--- Data shown ---
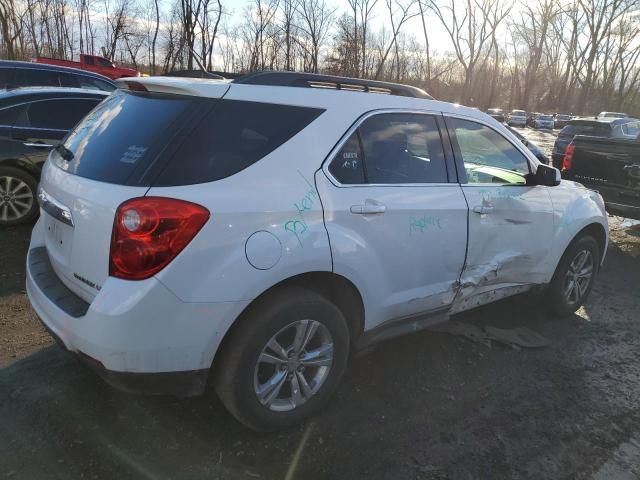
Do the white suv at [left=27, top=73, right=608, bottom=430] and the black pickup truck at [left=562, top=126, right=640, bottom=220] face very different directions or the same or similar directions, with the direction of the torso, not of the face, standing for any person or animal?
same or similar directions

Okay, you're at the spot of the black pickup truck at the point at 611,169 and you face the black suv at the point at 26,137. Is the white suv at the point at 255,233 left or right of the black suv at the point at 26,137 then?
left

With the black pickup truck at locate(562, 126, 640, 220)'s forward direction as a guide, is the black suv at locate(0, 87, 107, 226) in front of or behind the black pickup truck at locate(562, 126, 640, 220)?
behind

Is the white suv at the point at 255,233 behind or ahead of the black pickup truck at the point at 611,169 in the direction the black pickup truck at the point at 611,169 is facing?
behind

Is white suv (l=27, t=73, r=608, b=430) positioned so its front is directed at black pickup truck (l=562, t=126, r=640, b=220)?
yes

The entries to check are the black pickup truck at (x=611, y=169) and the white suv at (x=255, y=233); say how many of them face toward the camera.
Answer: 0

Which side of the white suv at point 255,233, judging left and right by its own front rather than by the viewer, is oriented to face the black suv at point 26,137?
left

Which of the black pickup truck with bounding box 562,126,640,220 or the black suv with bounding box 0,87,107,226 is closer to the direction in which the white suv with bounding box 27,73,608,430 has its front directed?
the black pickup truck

--- Work instruction ---
Render the data above as a Markdown table with the columns "Row" and "Line", giving each line a row number and skipping blank lines. Omit the picture from the table.

--- Response area ---
| Row | Line |
|---|---|
| 1 | Do the white suv at [left=27, top=73, right=608, bottom=430] and the black pickup truck at [left=562, top=126, right=640, bottom=220] face very different directions or the same or similar directions, with the direction of the torso, not of the face, standing for any person or animal? |
| 2 | same or similar directions |
| 3 | Okay, you're at the spot of the black pickup truck at the point at 611,169 and you face the black suv at the point at 26,137. Is the white suv at the point at 255,233 left or right of the black suv at the point at 26,137 then? |
| 4 | left |
| 5 | With the black pickup truck at locate(562, 126, 640, 220)'s forward direction as a guide, is the black suv at locate(0, 87, 107, 226) in front of or behind the black pickup truck at locate(562, 126, 640, 220)? |
| 6 | behind |
| 7 | Is the white suv at the point at 255,233 behind or ahead of the black pickup truck at the point at 611,169 in the direction the black pickup truck at the point at 611,169 is facing? |
| 8 | behind |
| 9 | Is white suv (l=27, t=73, r=608, b=430) positioned so its front is directed at black pickup truck (l=562, t=126, r=640, b=220)? |
| 10 | yes |
| 11 | The entries to check are the black pickup truck at (x=611, y=169) and the white suv at (x=255, y=233); say how many of them face toward the camera. |
| 12 | Answer: 0 |
| 13 | Which side of the white suv at point 255,233, judging left and right by its own front rather than by the viewer, is oriented to face the black suv at point 26,137? |
| 14 | left |
| 15 | Which of the black pickup truck with bounding box 562,126,640,220 or the black suv with bounding box 0,87,107,226 is closer to the direction in which the white suv with bounding box 27,73,608,430 has its front directed? |
| 16 | the black pickup truck |